I have some interesting CPU's with nice gold tops that were
desoldered from a board and the pins got messed up. I want
to "loose" the pins but keep the beauty of the CPU intact
for aesthetic reasons. I don't want the bottom to look like
hell when I am done and I prefer the bottom to be smooth
without jagged edges to snag on things. 8) 

I am looking for suggestions on the best way to do that.
Propane torch maybe? If I soak them in HCL to get the pins
loose I am afraid it will mess up the chips. 

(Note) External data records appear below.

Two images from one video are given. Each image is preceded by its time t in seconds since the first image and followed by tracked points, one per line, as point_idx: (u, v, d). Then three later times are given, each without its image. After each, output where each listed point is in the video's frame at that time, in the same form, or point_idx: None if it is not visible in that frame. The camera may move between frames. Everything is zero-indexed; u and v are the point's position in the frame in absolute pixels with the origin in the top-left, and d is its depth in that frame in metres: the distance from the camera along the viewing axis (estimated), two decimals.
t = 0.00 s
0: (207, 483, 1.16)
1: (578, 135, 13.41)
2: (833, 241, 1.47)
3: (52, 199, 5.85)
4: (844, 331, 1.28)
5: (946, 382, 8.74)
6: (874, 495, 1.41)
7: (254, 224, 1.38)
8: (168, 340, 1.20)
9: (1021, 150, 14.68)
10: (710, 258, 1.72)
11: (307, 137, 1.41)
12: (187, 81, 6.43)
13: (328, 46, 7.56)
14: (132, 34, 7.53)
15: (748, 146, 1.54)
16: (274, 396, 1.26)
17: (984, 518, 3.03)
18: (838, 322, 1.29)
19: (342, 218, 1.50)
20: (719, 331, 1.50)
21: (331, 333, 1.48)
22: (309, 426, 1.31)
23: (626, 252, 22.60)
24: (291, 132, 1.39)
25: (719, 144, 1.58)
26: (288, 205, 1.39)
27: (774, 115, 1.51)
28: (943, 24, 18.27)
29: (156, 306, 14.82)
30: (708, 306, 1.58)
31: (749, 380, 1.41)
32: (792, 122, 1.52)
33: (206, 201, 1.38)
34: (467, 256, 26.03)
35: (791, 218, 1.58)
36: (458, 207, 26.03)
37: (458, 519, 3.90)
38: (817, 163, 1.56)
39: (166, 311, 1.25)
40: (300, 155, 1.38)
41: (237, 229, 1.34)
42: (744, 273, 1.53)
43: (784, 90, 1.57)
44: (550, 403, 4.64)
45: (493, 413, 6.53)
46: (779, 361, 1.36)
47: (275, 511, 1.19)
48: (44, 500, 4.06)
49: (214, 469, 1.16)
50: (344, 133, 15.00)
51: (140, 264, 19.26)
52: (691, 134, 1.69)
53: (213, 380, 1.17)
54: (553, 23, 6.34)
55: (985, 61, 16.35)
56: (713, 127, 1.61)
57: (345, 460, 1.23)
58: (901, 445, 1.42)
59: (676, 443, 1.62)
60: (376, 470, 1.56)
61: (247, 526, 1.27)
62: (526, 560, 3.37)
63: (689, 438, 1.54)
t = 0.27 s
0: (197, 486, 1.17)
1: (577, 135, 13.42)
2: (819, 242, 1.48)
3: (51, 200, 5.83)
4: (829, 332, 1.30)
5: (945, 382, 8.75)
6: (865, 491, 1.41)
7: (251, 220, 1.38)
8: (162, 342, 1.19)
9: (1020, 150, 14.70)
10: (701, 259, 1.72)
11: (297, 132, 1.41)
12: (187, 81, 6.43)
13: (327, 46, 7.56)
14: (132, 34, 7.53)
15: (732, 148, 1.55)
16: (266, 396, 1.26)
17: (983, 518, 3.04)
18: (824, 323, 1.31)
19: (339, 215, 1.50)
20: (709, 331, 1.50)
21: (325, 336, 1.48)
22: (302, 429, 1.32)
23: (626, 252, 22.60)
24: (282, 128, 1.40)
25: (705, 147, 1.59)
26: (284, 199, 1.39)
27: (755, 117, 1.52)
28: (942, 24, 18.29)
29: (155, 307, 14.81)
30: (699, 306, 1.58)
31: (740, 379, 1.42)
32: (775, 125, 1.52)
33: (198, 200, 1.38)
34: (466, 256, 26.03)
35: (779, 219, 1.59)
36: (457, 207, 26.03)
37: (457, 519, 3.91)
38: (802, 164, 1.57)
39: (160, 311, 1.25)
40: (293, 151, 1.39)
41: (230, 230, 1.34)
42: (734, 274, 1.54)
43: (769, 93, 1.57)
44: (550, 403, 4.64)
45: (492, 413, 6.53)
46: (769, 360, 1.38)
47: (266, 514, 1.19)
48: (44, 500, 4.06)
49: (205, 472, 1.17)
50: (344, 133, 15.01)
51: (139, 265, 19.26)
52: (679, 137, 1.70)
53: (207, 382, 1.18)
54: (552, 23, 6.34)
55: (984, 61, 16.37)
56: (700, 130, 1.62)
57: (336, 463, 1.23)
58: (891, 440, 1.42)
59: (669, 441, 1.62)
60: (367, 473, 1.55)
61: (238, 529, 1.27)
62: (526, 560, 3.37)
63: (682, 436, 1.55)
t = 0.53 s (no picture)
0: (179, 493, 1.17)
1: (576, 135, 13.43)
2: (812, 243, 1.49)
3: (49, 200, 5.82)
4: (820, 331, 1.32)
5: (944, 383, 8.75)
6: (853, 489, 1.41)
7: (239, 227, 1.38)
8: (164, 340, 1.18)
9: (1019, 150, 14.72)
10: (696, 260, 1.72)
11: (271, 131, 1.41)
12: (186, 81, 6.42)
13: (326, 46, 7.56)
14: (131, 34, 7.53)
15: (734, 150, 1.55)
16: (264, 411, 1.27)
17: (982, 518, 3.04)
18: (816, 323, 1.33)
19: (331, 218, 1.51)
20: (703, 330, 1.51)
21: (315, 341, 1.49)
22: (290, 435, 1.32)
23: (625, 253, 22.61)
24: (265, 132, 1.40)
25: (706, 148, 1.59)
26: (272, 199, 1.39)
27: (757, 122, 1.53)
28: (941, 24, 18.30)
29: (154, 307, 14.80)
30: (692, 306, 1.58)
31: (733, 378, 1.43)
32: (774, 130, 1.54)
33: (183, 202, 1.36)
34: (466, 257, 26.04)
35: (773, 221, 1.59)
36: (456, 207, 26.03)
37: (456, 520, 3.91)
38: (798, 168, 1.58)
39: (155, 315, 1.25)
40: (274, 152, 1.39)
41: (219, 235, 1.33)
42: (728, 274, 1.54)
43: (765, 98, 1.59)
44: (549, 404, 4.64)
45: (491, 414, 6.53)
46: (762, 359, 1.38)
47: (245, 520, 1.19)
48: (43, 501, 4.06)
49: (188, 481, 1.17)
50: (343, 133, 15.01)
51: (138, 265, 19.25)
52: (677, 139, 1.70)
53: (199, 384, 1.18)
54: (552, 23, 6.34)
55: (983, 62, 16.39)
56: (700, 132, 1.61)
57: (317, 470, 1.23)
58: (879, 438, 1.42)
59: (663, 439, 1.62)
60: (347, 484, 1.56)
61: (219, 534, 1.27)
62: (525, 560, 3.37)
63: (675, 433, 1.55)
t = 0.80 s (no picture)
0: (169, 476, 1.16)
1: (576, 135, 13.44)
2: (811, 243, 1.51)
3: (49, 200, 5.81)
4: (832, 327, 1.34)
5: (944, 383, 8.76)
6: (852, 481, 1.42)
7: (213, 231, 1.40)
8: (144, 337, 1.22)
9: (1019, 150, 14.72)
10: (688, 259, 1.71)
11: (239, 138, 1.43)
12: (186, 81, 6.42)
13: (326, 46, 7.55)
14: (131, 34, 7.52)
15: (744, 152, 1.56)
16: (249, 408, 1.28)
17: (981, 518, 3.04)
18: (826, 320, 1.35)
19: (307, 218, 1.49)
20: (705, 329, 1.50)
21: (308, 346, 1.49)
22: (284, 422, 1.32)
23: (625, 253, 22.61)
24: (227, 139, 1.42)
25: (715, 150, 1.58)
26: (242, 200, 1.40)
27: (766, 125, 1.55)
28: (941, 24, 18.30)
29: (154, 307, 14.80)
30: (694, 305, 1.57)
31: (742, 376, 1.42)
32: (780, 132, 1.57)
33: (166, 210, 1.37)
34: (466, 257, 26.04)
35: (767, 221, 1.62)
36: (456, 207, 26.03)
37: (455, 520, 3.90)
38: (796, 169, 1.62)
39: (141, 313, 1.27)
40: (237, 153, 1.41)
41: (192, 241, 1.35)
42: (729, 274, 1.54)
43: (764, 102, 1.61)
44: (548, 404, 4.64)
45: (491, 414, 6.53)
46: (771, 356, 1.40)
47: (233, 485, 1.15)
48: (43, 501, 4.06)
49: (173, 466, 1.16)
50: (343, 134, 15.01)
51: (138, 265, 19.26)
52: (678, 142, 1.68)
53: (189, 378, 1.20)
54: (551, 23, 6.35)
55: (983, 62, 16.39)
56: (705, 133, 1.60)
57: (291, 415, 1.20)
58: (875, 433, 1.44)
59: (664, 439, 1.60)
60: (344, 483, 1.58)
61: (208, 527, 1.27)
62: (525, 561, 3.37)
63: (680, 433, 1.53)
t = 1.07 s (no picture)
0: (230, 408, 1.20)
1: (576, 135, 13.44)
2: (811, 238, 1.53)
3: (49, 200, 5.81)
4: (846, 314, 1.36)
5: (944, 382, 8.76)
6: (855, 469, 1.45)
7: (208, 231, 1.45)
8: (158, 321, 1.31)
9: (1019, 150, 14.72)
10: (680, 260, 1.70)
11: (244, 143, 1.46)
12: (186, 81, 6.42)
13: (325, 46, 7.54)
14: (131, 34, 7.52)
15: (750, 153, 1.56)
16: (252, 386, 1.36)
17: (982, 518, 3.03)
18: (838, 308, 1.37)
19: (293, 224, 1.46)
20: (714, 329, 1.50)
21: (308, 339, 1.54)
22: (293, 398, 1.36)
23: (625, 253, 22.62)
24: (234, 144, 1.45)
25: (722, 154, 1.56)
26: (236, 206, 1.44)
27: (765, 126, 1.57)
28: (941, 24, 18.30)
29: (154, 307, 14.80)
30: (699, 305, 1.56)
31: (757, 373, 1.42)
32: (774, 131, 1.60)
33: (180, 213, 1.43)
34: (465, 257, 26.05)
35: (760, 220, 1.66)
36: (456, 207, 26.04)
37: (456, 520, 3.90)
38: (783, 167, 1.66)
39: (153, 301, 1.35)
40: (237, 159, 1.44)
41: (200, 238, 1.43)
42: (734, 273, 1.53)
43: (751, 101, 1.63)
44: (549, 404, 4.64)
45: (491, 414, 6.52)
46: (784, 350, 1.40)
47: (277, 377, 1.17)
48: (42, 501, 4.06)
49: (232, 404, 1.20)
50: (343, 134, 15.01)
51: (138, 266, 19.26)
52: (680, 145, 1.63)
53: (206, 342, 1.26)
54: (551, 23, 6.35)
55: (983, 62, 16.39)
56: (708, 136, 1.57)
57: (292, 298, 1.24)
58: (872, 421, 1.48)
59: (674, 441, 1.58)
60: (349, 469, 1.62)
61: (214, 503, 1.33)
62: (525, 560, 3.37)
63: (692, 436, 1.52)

I also may or may not want to process the pins for their gold content.
I will probably just offer then up for sale here and let one of you guys
have fun. 

I appreciate your thoughts and input!!


----------



## lazersteve (Aug 6, 2010)

Mask the tops off with acid resistant tape and process the legs off in AP or 35% HNO3.

Steve


----------



## glorycloud (Aug 6, 2010)

After their "bath" would a good water wash for the CPU's get
the acid off the bottoms and make them OK to handle Steve?


----------



## lazersteve (Aug 6, 2010)

glorycloud said:


> After their "bath" would a good water wash for the CPU's get
> the acid off the bottoms and make them OK to handle Steve?



Yes. If you need some good acid proof tape like the pro's use, let me know.

Steve


----------